Print each record exactly as it appears, but drop the images.

Page images and extracted text
_ _ _ _ _

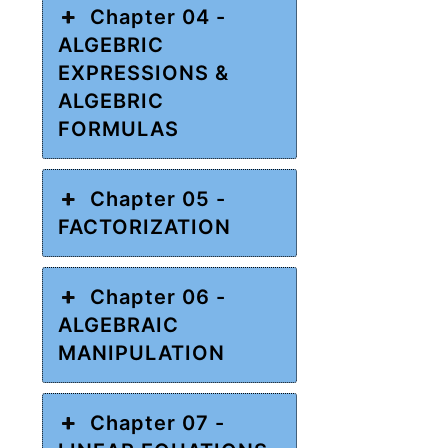
Chapter 04 -
ALGEBRIC
EXPRESSIONS &
ALGEBRIC
FORMULAS
Chapter 05 -
FACTORIZATION
Chapter 06 -
ALGEBRAIC
MANIPULATION
Chapter 07 -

_ _ _ _ _

• [TASK SOLUTION]:
Chapter 04 -
ALGEBRIC
EXPRESSIONS &
ALGEBRIC
FORMULAS
Chapter 05 -
FACTORIZATION
Chapter 06 -
ALGEBRAIC
MANIPULATION
Chapter 07 -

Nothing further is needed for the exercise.